◆ Reading text ◆
=== Begin Enclosure ===

Dan Rattiner Celebrates 14 Years as Santa in East Hampton
Well, I just got back from the North Pole where I received an award for my 14 years of service as the Santa Claus of East Hampton. The award, a gold medal, was pinned to the white fur of my red jacket by the big man, Santa, himself. Others got medals too.
Northeast Region, United States, Longest Tenure, 2024. Third Place.
That’s what the medal says.
People don’t generally realize this, but the magic of Santa Claus is only in effect for a limited time in the early hours of Dec. 25. During that time, personally, he, Santa Claus, gets flown through the dark sky in a sleigh pulled by reindeer, to every chimney in the world. And everybody gets presents.
For the days and weeks before, however, Santa is assisted not only by millions of elves making presents at the North Pole, but also by millions of us common folks in every town in the world who dress up as stand-in Santa Clauses in each town’s big Christmas parade. These Santas sit atop sleighs dragged down all the Main Streets in the world by other local citizens dressed up in reindeer suits. They wave to the crowd. I waved to the crowd. It was our time. The real Santa came two weeks later. Until then I hoped you didn’t notice it was just me, Dan Rattiner, the founder of Dan’s Papers, wearing a Santa suit, high up in the last float in the parade. With Mrs. Claus by my side.
I’ve been part of this ruse for the past 14 years. And now, I have retired. So what follows are my wonderful memories.
The Santa costume, the best I could find, was made in China. We were friends with China 14 years ago. There’s a beard, crazy white hair, a red cap with a white ball at the tip, a heavy red Santa jacket, thick red pants, black boots and a huge black belt with a silver buckle. It took half an hour to put it on, but my wife helped. Then she escorted me out to our car and drove me — Santa does not drive — down the street to where the police have this barrier set up so nobody is allowed through — other than Santa, of course. I waved to the cops. They waved back and smile. Coming through.
There were four things I noticed when I got up next to Mrs. Claus in the cockpit of the sleigh in front of the Hampton Presbyterian Church where the floats line up. One was its great height. Another was that the brisk sunshine affected my glasses. I have glasses that turn dark in the sunshine. So, as we start to move, Santa is wearing sunglasses. Uh-oh.

=== End Enclosure ===

◆ Data block ◆

=== Begin Enclosure ===

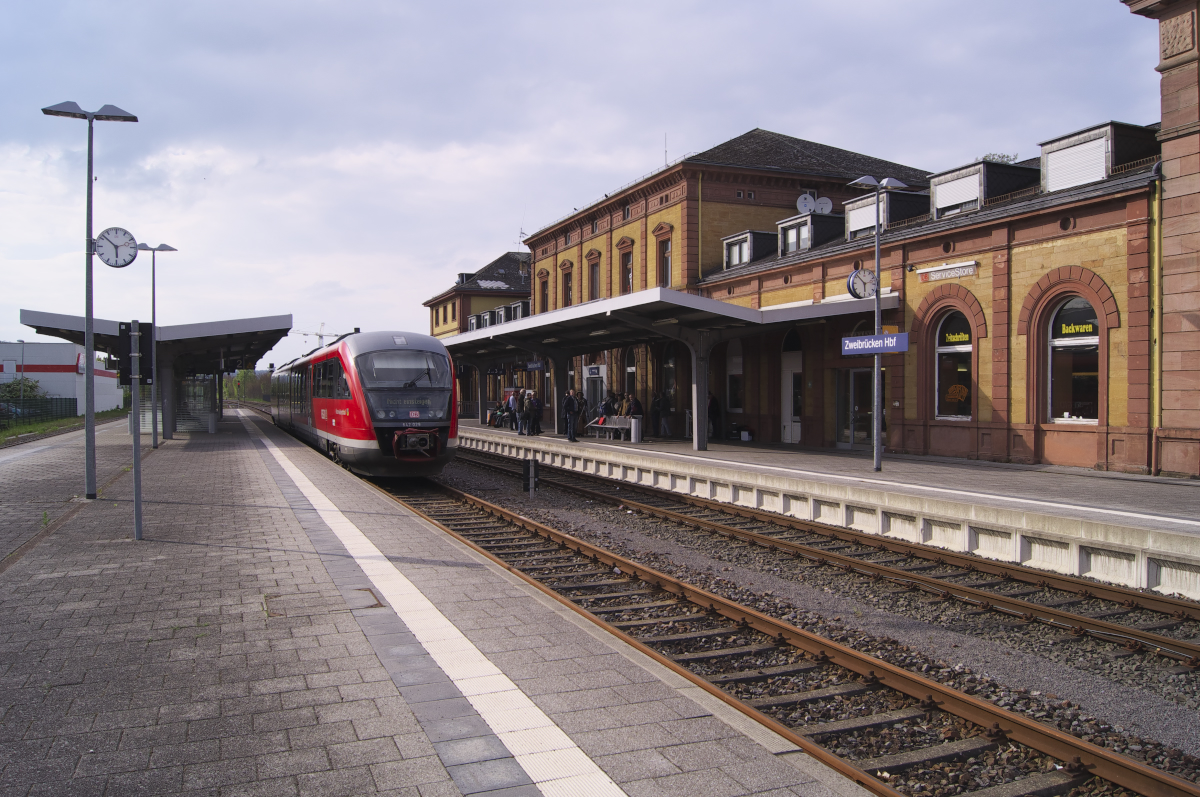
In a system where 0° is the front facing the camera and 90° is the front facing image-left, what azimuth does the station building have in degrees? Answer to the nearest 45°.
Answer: approximately 45°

=== End Enclosure ===

◆ Assignment ◆
Extend the essay about playing Santa in the East Hampton parade, starting after its last sentence. The material above is separate from the Santa essay.

◆ Exercise answer ◆
The third thing is that beginning to move causes a loud leaf blower engine in the sleigh to spit white flakes out a tube in front so that as we bump along, these flakes, chipped raw potato flakes, create a little snow flurry that sticks to our faces. Five years in, the potato flake flurry is abandoned after complaints have taken hold at the Cruelty to Mr. and Mrs. Claus annual Lions Club meeting.
Every year, the kids under the age of 4 are stunned by our appearance. Santa is REAL. They hide behind their mothers. Or they stand in front jumping up and down. It’s him! It’s him!
Well, it’s not, but don’t tell anybody. It seems particularly hard that anyone would believe this because the sleigh is being pulled along by the eight zippered-up furry reindeer walking upright on their rear hooves as their forehooves wave to the crowd too.
In the first few years the costumes they wore were thick and beautiful. They featured nine big racks of antlers and nine bushy white bobtails. The Lions Club provided these costumes. But in the fourth year, they were replaced by newer costumes that were flimsier, had smaller antlers, and only droopy tails. They saved money, I was told when I asked.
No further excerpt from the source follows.